Gut 58:111-117 doi:10.1136/gut.2008.157735
  • Hepatology

Metabolic syndrome increases the risk of liver cirrhosis in chronic hepatitis B

  1. G L-H Wong1,2,
  2. V W-S Wong1,2,
  3. P C-L Choi3,
  4. A W-H Chan3,
  5. A M-L Chim1,2,
  6. K K-L Yiu1,2,
  7. H-Y Chan1,2,
  8. F K-L Chan1,2,
  9. J J-Y Sung1,2,
  10. H L-Y Chan1,2
  1. 1
    Institute of Digestive Disease, The Chinese University of Hong Kong; Hong Kong SAR, China
  2. 2
    Department of Medicine and Therapeutics, The Chinese University of Hong Kong; Hong Kong SAR, China
  3. 3
    Department of Anatomical and Cellular Pathology, The Chinese University of Hong Kong, Hong Kong SAR, China
  1. Dr H L Y Chan, Department of Medicine and Therapeutics, 9/F Prince of Wales Hospital, 30-32 Ngan Shing Street, Shatin, Hong Kong, China; hlychan{at}
  • Revised 19 August 2008
  • Accepted 27 August 2008
  • Published Online First 2 October 2008


Background: Metabolic syndrome is associated with non-alcoholic steatohepatitis and cryptogenic cirrhosis.
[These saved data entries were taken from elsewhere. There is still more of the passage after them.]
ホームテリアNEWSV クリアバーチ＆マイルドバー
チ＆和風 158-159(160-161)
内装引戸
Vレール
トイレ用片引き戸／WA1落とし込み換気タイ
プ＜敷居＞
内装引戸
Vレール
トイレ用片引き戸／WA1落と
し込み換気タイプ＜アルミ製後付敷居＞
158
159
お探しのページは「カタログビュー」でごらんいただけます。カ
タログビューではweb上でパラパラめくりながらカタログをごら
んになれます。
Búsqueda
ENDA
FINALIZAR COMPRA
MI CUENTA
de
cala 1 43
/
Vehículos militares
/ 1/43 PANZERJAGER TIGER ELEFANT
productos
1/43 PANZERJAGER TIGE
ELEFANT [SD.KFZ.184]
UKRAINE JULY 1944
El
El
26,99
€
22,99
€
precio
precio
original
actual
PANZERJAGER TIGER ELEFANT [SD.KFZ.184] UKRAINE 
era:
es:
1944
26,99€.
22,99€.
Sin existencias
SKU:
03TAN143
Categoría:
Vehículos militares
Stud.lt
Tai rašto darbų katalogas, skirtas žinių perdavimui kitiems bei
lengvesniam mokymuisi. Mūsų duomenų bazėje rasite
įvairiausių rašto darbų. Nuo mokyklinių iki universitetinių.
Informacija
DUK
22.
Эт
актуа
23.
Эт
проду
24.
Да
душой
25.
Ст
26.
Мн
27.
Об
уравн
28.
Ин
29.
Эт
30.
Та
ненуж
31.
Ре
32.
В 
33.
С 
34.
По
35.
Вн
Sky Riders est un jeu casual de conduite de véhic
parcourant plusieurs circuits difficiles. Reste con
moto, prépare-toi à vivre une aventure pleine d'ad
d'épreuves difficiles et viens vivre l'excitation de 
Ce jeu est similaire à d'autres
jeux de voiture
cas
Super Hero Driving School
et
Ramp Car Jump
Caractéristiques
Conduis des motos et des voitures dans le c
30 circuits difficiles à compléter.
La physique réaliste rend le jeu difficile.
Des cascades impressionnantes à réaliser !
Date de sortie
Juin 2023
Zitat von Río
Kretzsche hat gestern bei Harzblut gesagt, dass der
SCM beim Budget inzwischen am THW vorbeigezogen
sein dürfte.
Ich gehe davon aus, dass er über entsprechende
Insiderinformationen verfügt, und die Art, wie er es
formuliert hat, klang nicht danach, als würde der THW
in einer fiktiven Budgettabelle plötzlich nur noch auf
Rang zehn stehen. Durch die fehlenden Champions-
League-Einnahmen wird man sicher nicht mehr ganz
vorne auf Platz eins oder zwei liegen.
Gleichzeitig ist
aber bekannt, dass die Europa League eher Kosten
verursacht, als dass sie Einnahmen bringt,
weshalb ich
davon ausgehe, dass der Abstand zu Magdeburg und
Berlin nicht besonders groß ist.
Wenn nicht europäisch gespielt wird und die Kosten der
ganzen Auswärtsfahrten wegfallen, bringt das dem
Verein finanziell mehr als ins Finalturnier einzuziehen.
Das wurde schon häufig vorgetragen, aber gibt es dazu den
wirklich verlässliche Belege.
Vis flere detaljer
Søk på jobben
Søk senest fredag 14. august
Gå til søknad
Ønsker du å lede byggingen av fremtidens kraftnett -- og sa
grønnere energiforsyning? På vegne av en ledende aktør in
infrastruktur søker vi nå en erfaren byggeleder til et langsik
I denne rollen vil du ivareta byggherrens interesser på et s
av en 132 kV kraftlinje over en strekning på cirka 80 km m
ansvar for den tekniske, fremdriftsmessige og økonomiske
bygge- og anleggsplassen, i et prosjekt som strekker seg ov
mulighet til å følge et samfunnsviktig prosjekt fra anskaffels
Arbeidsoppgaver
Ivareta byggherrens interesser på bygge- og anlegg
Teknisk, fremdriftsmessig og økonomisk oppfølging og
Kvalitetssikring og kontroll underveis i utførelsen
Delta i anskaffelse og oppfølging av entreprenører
Whether metabolic syndrome affects the severity of chronic hepatitis B (CHB) is unclear.

Aim: We aimed to study the relationship between metabolic syndrome and the risk of liver cirrhosis in patients with CHB.

Methods: We prospectively recruited patients with CHB from primary care and hospital clinics for liver stiffness measurement (LSM) with transient elastography to diagnose early cirrhosis. Probable cirrhosis was defined as LSM ⩾13.4 kPa. We analysed a subgroup of patients with paired LSM and liver biopsies to validate the accuracy of LSM.
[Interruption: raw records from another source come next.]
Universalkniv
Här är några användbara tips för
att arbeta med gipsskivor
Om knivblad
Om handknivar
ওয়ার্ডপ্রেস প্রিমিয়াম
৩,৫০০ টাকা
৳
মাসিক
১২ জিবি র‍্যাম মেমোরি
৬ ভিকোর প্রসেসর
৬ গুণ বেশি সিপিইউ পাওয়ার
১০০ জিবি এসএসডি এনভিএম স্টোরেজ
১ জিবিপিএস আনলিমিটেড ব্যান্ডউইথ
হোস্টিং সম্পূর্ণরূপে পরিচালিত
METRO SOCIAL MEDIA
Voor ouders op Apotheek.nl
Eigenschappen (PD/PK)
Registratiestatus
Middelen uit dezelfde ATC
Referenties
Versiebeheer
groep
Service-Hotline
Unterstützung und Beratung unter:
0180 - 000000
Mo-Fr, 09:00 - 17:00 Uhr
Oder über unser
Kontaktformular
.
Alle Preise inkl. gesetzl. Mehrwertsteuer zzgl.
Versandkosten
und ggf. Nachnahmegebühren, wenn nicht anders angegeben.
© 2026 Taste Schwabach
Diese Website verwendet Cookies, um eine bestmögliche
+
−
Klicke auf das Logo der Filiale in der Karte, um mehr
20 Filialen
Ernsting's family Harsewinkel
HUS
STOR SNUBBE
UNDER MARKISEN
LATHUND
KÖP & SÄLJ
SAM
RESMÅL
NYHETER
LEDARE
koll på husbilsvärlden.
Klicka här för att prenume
Results: 1466 patients had reliable LSM and 134 (9%) patients had adequate liver biopsy. 188 (13%) patients had metabolic syndrome. Histological liver cirrhosis was present in 32/134 (24%) patients. Histological liver cirrhosis was more common among patients who had metabolic syndrome (38%) versus those who did not (11%, p<0.001). The specificity of probable cirrhosis on LSM for histological cirrhosis was 94%. Probable cirrhosis was present in 187 (13%) patients. Metabolic syndrome was more prevalent in patients with probable cirrhosis (24%) than those without cirrhosis (11%, p<0.001). After adjustment for anthropometric, biochemical and virological factors, metabolic syndrome remained an independent factor associated with probable cirrhosis (odds ratio 1.7, 95% confidence interval (CI) 1.1 to 2.6). The odds ratios of probable cirrhosis were 1.4 (95% CI, 0.9 to 2.3), 2.6 (95% CI, 1.7 to 4.3), 4.1 (95% CI, 2.4 to 7.1), 4.0 (95% CI, 1.9 to 8.4) and 5.5 (95% CI, 1.8 to 16.7) in patients with one, two, three, four and five components of metabolic syndrome, respectively.
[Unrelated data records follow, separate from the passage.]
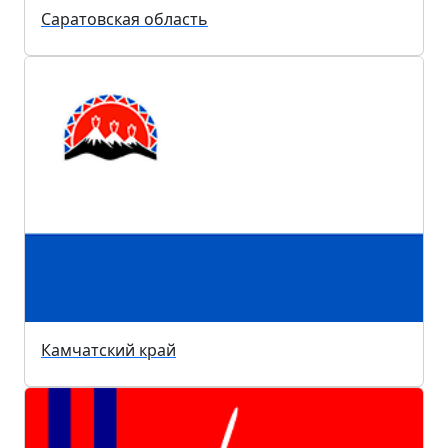
Саратовская область
Камчатский край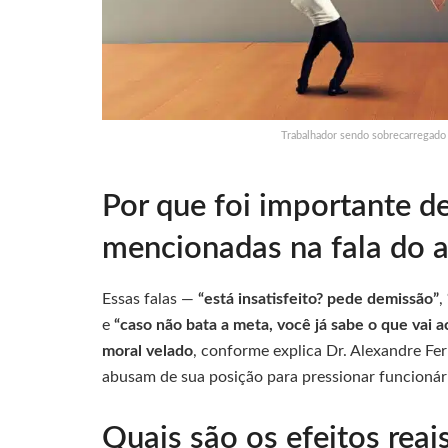
Trabalhador sendo sobrecarregado
Por que foi importante de
mencionadas na fala do 
Essas falas —
“está insatisfeito? pede demissão”
,
e
“caso não bata a meta, você já sabe o que vai 
moral velado
, conforme explica Dr. Alexandre Fe
abusam de sua posição para pressionar funcionári
Quais são os efeitos reai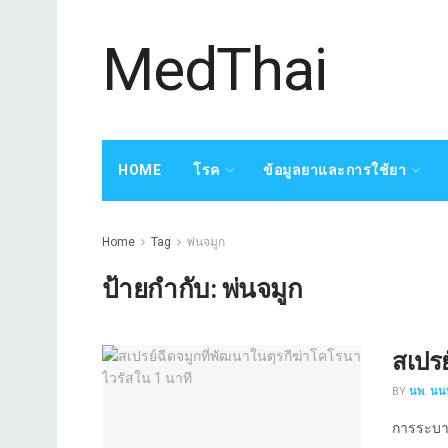
MedThai
HOME
โรค
ข้อมูลยาและการใช้ยา
Home
Tag
พ่นจมูก
ป้ายกำกับ:
พ่นจมูก
สเปรย
BY
นพ. นนท
การระบาด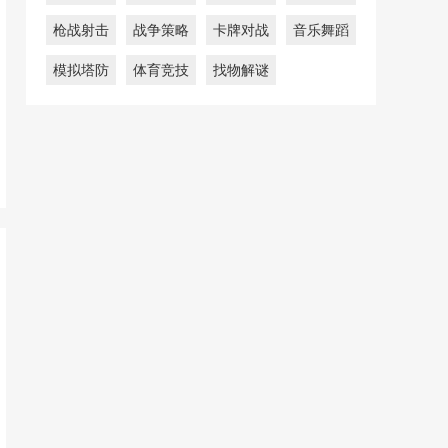
枪战射击
战争策略
卡牌对战
音乐舞蹈
模拟塔防
体育竞技
找物解谜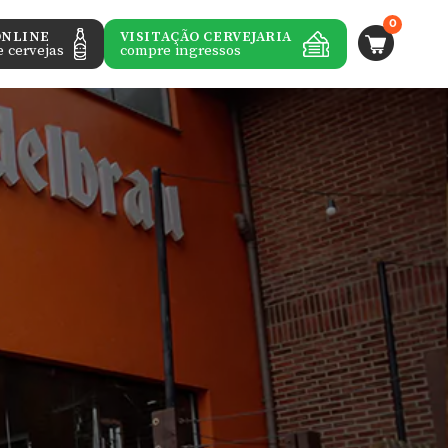
0
ONLINE
VISITAÇÃO CERVEJARIA
 cervejas
compre ingressos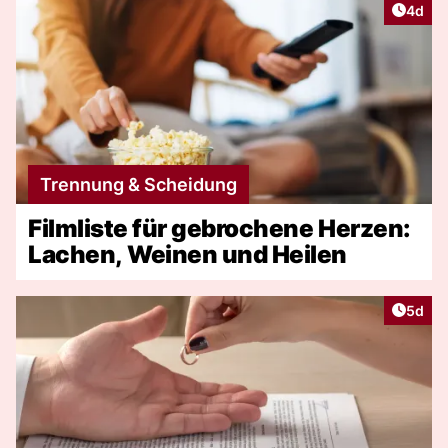
Artike
4d
Trennung & Scheidung
Filmliste für gebrochene Herzen:
Lachen, Weinen und Heilen
Artike
5d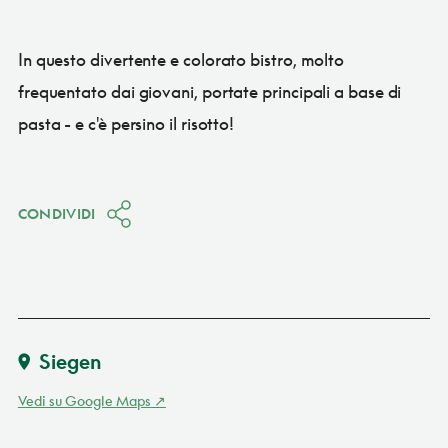
In questo divertente e colorato bistro, molto
frequentato dai giovani, portate principali a base di
pasta - e c'è persino il risotto!
CONDIVIDI
Siegen
Vedi su Google Maps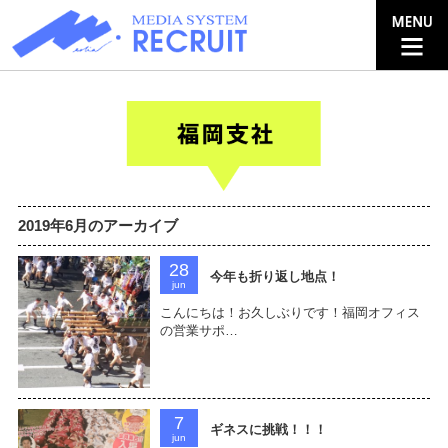
2019年6月のアーカイブ
28
今年も折り返し地点！
jun
こんにちは！お久しぶりです！福岡オフィス
の営業サポ…
7
ギネスに挑戦！！！
jun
Conclusion: Metabolic syndrome is an independent risk factor of liver cirrhosis in CHB.


  • Competing interests: FK-LC received an independent research grant and a consulting fee from Pfizer and was paid lecture fees by TAP Pharmaceuticals. JJ-YS received consulting fees from the National Health Research Institutes of Taipei, The Hong Kong Police Force, Lippincott Williams & Wilkins, and the Hong Kong College of Physicians and was paid lecture fees by AstraZeneca Hong Kong Ltd, GSK Pharmaceuticals International, and the American Society for Gastrointestinal Endoscopy. HL-YC is a member of the advisory boards of Novartis Pharmaceutics, Bristol-Myers Squibb and Schering-Plough. The other authors do not have any competing interests.

  • Ethics approval: The study protocol was approved by the Joint Chinese University of Hong Kong – New Territories East Cluster Clinical Research Ethics Committee, on 21 June 2006.